— Это «Armani»? — спросил я, чтобы хоть что-то спросить.
Во рту у меня пересохло, и вообще я нуждался в хорошем глотке чего-нибудь крепкого и общеукрепляющего. Она мельком взглянула на свой костюм, и мило пожала плечами. Улыбнувшись, ответила:
— Вообще-то этот костюм от «Dolce Gabbana». Это считается сейчас более… приличным. Но «Armani» я тоже люблю. А вы знаток, месье Дюпре?
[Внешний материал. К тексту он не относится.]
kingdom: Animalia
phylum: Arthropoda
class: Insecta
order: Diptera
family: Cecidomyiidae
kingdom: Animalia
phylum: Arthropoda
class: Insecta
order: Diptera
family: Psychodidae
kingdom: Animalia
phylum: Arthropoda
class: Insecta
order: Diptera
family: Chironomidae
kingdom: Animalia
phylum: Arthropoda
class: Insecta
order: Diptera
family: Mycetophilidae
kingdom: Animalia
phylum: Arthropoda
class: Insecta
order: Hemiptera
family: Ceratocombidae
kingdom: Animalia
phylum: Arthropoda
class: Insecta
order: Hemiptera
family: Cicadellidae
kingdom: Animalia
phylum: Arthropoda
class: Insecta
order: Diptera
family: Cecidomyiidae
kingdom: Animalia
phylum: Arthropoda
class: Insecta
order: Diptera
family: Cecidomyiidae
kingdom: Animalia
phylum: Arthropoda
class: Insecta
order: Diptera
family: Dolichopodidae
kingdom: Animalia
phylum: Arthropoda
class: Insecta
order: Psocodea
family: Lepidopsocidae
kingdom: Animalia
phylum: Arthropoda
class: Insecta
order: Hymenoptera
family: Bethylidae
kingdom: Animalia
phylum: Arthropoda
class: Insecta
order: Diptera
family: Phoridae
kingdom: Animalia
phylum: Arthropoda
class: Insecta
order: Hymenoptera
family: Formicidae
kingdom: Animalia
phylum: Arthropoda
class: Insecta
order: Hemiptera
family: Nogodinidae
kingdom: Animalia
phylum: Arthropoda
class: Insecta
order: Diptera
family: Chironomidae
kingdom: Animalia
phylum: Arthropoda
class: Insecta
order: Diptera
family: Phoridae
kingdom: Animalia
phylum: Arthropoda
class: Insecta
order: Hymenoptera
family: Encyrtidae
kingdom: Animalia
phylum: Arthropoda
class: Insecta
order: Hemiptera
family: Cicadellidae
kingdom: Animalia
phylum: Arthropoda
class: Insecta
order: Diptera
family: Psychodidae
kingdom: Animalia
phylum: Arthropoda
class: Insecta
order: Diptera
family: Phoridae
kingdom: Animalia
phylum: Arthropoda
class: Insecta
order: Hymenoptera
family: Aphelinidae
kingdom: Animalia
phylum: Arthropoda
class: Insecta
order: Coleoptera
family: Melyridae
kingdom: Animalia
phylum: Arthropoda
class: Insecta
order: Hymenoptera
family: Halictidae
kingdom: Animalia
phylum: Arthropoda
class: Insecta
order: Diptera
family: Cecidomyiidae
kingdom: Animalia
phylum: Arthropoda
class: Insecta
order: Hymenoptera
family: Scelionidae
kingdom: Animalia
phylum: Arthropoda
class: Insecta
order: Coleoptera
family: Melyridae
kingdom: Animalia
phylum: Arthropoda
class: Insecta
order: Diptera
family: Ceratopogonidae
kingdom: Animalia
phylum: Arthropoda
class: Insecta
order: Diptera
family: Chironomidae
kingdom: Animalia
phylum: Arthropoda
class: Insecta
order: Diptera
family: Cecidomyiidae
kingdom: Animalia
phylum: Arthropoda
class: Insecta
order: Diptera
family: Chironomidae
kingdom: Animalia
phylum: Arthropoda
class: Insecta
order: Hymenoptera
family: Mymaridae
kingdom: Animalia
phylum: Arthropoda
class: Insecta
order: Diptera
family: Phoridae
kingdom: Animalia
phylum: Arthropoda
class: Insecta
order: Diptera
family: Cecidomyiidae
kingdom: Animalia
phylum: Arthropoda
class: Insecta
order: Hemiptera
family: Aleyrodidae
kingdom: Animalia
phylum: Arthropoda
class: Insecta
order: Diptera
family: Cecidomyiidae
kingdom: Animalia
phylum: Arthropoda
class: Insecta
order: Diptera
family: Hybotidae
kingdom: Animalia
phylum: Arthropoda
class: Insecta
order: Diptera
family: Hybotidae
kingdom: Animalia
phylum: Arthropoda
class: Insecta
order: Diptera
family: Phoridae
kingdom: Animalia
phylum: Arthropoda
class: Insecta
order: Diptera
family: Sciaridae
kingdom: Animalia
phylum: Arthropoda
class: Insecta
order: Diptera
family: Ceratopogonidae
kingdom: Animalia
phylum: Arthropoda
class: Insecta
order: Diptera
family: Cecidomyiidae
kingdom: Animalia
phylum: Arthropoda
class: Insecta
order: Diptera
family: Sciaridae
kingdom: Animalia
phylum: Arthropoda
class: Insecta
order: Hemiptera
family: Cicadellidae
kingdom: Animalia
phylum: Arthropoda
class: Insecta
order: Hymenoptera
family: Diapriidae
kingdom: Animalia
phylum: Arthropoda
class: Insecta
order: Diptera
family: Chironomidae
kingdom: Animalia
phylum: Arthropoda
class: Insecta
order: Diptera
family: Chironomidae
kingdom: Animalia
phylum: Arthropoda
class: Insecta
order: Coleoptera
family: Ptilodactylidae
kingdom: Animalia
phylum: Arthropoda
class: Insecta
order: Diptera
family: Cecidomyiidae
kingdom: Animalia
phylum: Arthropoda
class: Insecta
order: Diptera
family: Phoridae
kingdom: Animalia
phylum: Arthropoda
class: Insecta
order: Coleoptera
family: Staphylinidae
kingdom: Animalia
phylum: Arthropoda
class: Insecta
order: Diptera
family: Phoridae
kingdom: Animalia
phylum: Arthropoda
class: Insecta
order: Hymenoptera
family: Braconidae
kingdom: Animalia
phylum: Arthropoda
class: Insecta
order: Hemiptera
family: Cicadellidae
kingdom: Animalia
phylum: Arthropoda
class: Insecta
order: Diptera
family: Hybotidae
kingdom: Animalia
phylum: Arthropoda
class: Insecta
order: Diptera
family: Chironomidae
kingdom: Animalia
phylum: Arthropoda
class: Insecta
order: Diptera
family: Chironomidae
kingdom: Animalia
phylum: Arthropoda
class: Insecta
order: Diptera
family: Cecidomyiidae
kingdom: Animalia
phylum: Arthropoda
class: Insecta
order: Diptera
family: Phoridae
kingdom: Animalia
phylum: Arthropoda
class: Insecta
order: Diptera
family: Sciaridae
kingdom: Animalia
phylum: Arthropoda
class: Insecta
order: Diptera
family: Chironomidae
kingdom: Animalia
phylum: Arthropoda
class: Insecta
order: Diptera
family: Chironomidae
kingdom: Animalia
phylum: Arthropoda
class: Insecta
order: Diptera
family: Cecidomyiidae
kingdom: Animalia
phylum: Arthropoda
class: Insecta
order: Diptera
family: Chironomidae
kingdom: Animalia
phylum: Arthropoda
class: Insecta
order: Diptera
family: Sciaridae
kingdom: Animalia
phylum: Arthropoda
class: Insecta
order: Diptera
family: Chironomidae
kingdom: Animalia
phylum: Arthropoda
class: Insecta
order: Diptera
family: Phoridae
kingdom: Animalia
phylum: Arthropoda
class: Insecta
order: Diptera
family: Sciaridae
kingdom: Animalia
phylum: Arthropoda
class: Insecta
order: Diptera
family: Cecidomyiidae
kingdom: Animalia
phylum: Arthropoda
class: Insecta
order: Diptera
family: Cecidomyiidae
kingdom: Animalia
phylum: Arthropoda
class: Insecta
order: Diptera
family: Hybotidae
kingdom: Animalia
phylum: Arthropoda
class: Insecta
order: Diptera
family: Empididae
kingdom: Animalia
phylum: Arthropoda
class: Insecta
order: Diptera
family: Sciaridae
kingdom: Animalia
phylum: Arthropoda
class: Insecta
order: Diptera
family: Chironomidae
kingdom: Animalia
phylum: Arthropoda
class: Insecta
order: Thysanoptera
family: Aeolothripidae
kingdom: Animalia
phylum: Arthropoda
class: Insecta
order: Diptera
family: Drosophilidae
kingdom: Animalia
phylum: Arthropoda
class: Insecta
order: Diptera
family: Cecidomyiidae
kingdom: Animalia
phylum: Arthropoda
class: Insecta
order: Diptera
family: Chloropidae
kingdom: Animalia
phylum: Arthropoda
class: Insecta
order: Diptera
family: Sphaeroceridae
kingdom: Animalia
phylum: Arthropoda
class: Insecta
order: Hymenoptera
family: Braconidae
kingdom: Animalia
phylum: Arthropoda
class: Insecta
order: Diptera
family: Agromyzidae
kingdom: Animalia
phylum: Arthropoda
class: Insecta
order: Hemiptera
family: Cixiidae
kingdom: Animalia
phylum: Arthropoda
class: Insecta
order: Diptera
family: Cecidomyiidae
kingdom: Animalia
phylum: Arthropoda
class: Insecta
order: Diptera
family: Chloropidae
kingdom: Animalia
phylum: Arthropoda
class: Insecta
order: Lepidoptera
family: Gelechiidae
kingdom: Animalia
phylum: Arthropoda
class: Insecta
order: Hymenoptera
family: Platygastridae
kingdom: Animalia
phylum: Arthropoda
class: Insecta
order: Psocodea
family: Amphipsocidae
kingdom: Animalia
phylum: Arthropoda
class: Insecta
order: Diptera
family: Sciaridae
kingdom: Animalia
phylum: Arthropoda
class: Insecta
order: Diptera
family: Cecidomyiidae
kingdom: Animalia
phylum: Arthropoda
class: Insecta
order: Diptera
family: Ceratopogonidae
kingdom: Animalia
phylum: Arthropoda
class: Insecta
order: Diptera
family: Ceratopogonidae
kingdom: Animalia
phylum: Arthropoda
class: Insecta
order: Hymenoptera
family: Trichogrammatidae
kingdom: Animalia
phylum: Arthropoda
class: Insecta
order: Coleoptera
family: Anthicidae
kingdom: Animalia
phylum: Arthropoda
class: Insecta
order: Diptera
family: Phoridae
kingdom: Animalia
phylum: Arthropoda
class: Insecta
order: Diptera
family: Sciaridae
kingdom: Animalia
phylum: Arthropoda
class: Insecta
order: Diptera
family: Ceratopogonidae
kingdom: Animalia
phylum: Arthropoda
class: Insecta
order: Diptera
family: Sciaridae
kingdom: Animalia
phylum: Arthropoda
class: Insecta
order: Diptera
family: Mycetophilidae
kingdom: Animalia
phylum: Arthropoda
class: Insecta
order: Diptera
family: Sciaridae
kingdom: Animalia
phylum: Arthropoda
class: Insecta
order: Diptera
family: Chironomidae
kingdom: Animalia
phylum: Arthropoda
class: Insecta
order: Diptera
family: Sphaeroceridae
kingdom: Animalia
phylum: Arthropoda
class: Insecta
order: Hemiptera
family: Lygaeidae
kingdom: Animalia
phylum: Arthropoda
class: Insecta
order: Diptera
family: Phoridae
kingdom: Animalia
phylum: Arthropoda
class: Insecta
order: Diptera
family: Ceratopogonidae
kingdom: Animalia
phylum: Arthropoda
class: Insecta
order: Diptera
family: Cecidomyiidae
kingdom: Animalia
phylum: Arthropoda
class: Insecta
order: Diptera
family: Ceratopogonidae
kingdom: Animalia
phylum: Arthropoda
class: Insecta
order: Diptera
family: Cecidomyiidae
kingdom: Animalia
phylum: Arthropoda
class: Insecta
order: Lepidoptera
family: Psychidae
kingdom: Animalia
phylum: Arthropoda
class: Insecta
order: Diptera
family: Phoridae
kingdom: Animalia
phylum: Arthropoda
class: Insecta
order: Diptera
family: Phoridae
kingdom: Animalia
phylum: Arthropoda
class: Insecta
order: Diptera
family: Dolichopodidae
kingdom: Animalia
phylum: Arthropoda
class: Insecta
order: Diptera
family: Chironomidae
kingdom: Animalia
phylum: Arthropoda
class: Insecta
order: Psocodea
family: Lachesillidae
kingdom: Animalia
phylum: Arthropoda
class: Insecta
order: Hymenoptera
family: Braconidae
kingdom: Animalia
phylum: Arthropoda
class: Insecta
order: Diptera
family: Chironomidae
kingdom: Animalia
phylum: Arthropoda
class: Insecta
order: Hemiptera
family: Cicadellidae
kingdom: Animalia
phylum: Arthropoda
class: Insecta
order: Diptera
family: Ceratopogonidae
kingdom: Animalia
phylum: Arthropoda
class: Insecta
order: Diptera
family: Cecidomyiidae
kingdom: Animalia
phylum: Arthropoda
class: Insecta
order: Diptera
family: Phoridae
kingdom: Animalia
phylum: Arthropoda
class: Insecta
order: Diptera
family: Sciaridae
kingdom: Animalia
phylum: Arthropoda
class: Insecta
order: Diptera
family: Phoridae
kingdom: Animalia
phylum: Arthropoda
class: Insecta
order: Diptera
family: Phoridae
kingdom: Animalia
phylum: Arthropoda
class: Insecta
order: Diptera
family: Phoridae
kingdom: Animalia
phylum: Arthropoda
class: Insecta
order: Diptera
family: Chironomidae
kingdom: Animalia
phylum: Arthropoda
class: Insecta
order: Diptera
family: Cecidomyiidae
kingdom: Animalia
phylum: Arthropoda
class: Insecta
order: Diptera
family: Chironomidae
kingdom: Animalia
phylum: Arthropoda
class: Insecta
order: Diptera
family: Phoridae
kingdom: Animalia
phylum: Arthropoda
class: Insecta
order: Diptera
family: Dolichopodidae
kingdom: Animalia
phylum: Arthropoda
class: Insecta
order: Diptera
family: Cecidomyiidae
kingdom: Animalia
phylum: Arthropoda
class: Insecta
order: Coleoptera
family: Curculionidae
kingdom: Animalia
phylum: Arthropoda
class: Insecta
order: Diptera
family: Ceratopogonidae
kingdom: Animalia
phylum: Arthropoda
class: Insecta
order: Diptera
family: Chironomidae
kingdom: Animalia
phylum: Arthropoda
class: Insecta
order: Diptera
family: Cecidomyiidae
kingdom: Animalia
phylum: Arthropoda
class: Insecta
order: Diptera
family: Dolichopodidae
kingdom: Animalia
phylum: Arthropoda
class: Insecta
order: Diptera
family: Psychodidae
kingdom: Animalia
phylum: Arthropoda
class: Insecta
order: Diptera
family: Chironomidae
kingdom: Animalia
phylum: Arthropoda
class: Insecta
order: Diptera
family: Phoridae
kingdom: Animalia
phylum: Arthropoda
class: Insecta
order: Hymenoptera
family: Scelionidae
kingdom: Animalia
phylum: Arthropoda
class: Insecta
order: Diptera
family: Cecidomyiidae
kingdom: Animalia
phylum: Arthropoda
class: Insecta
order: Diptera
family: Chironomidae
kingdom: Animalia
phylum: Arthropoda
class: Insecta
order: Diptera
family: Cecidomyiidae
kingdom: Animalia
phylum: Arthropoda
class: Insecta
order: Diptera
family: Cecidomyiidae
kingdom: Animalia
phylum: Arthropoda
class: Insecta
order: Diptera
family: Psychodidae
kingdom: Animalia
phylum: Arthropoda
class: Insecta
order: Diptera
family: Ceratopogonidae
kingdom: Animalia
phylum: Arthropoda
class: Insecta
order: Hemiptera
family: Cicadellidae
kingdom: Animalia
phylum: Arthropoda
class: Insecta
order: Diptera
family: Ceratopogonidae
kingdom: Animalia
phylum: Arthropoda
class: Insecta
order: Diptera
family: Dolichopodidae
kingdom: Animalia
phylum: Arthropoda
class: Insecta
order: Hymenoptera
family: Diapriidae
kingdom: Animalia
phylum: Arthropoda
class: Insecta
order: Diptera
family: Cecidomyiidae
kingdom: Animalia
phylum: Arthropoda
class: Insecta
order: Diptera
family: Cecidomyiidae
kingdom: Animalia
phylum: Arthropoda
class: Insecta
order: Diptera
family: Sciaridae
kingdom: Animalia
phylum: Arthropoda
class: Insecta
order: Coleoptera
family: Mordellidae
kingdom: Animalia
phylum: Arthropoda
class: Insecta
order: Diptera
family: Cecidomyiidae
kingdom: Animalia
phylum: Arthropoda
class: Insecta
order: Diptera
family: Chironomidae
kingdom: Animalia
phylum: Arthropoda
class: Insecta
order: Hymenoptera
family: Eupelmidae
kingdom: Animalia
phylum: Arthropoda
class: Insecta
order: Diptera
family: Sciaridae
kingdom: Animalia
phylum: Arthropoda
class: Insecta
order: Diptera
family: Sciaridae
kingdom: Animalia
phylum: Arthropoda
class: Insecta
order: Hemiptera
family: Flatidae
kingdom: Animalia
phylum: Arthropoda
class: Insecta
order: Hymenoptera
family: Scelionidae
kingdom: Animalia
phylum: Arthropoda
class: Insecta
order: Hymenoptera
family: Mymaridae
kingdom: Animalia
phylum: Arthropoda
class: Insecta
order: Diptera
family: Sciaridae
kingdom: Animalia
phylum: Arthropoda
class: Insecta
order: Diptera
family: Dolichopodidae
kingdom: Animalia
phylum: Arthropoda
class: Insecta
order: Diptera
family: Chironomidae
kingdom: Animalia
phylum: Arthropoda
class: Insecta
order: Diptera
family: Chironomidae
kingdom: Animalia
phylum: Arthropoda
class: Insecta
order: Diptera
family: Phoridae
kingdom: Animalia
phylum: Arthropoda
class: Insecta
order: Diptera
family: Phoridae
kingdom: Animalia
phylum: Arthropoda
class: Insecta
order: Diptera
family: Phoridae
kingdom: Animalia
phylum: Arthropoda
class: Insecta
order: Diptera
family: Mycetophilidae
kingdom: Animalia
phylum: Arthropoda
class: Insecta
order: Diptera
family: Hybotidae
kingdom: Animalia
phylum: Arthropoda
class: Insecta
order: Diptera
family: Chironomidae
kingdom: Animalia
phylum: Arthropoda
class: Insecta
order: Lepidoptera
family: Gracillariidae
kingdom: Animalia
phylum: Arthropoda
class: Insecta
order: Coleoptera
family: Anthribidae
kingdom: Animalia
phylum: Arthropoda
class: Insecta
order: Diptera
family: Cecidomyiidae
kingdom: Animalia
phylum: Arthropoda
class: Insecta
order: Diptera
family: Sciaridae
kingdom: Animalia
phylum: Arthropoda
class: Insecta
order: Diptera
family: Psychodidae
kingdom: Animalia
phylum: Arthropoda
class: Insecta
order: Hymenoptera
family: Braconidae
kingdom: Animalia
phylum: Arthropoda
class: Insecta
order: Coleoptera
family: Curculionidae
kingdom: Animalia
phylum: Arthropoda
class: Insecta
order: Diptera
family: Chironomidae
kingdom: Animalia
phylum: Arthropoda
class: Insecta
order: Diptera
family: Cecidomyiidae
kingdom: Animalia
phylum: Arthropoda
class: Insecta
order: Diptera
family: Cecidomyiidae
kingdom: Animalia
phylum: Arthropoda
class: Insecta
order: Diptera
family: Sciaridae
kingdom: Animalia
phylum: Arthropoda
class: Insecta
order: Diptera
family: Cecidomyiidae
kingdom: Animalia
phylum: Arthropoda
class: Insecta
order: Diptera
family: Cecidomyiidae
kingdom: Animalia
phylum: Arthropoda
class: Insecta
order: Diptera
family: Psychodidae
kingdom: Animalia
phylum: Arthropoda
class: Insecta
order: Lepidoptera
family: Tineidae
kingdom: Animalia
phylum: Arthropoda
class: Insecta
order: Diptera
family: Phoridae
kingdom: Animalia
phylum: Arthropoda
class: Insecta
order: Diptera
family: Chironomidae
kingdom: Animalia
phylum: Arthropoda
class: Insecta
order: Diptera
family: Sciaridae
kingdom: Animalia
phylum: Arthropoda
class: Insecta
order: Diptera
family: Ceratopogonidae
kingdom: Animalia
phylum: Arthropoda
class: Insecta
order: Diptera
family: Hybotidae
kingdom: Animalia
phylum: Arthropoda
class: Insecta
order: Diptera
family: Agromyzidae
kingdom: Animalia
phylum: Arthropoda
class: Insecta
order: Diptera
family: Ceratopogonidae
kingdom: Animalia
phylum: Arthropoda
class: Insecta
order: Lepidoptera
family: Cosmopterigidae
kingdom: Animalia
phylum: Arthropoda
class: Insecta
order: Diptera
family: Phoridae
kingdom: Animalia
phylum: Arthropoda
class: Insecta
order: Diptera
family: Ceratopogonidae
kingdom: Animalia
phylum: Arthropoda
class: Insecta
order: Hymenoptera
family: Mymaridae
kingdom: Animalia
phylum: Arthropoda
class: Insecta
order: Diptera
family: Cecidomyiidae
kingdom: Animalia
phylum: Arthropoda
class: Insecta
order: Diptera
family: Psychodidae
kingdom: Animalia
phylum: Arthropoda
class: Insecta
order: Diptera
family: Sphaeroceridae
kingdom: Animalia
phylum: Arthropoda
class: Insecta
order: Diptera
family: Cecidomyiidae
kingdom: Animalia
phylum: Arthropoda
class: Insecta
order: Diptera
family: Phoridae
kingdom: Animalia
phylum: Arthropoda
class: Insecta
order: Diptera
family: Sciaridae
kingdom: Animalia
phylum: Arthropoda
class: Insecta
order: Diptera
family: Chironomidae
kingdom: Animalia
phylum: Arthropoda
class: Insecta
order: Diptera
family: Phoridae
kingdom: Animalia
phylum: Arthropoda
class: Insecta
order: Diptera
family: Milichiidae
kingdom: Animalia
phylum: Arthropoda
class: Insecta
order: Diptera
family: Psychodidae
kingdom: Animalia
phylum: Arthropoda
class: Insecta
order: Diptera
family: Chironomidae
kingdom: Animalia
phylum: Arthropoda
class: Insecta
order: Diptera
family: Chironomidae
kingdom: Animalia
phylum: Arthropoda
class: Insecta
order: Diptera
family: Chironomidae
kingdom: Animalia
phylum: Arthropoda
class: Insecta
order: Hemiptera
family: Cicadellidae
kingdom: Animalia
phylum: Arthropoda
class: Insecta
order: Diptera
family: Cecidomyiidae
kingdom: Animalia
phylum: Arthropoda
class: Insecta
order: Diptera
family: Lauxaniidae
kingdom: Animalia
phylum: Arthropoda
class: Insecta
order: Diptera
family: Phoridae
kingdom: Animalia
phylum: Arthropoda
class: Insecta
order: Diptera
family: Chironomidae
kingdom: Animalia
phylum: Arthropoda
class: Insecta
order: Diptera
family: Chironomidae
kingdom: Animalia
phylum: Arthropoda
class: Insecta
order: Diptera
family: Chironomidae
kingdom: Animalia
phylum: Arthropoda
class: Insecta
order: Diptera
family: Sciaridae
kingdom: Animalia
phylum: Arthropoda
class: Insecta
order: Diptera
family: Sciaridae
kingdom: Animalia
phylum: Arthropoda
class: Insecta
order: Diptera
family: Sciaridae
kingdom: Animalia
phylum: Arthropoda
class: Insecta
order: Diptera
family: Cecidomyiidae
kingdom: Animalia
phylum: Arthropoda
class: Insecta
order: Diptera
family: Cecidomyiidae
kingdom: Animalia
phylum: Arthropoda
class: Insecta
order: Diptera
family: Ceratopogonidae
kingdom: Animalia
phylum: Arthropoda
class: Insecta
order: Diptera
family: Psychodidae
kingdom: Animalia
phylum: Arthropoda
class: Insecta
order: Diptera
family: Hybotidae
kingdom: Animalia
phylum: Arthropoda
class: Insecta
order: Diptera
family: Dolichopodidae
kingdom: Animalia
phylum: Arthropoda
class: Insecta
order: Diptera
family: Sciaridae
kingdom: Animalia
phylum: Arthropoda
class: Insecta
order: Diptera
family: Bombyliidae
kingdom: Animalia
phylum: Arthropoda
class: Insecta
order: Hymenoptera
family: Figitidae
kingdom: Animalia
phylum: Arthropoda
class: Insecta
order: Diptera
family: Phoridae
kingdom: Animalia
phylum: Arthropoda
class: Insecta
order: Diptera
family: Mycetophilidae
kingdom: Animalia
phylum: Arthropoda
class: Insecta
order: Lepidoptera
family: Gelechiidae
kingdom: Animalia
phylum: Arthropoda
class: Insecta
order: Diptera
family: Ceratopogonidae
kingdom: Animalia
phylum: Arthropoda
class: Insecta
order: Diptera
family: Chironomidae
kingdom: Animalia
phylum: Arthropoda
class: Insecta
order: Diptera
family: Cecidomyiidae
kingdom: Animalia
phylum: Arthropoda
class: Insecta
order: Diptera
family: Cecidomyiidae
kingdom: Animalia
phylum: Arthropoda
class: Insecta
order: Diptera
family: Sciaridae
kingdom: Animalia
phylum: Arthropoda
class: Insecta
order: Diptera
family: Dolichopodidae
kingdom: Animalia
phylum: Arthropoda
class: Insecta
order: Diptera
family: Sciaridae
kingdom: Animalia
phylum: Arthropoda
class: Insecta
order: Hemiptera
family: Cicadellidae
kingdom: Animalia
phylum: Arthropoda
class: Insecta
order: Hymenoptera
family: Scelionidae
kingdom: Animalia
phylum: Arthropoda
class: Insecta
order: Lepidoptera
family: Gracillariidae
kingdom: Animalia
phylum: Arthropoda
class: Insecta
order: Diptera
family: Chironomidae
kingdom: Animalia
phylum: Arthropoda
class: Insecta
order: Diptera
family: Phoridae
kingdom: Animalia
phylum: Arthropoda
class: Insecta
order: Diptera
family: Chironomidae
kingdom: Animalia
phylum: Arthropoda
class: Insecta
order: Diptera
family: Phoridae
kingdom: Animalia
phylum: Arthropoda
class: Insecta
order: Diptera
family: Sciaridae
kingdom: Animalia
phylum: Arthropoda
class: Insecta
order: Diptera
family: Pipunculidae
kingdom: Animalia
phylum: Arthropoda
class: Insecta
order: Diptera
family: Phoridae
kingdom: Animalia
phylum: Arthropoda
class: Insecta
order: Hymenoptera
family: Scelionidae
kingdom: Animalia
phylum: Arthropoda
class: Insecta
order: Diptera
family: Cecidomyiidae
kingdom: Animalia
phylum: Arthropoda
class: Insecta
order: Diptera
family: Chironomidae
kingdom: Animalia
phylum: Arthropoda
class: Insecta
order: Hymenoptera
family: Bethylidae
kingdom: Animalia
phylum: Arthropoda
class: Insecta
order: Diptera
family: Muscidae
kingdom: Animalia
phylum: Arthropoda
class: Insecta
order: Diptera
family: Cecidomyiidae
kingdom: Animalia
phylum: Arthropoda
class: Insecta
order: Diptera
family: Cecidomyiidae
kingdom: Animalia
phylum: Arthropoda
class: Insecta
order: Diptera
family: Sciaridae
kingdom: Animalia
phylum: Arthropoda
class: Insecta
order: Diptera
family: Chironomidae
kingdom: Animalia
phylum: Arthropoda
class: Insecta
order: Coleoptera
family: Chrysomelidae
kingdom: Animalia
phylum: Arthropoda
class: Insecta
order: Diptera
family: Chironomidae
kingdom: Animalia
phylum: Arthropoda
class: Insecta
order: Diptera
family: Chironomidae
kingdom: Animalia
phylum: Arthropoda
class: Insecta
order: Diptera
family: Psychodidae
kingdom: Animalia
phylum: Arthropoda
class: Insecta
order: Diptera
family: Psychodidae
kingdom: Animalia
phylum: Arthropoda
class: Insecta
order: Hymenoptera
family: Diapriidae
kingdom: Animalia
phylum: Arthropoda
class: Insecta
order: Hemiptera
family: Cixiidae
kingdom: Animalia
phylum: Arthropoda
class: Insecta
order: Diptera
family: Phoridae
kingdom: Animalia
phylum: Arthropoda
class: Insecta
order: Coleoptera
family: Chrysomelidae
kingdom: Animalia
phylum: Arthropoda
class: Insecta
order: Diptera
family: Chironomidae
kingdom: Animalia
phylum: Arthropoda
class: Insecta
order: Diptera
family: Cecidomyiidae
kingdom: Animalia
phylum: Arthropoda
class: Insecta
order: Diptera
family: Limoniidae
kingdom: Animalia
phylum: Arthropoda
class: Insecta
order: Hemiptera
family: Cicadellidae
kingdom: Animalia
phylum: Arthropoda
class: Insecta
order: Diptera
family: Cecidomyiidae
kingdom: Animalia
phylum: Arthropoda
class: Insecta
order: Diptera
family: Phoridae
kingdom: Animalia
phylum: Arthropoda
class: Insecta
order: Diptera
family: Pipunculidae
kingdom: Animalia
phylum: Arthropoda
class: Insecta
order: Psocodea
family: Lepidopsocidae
— Н-не совсем… То есть — нет. Я скорее любитель, — еще не очень воспринимая происходящее, ответил я.
— Ну, что ж… Возможно, я соглашусь на ваше любезное приглашение поужинать, и тогда у нас будет достаточно времени, чтобы обсудить это подробнее. Но пока… У меня к вам дело, месье Дюпре. И я хотела бы поговорить именно о нем. Присаживайтесь. Что вы будете пить? — По-французски она говорила без малейшего акцента.
— Да… Виски со льдом, пожалуйста, — машинально ответил я, возвращаясь на ранее облюбованное кресло.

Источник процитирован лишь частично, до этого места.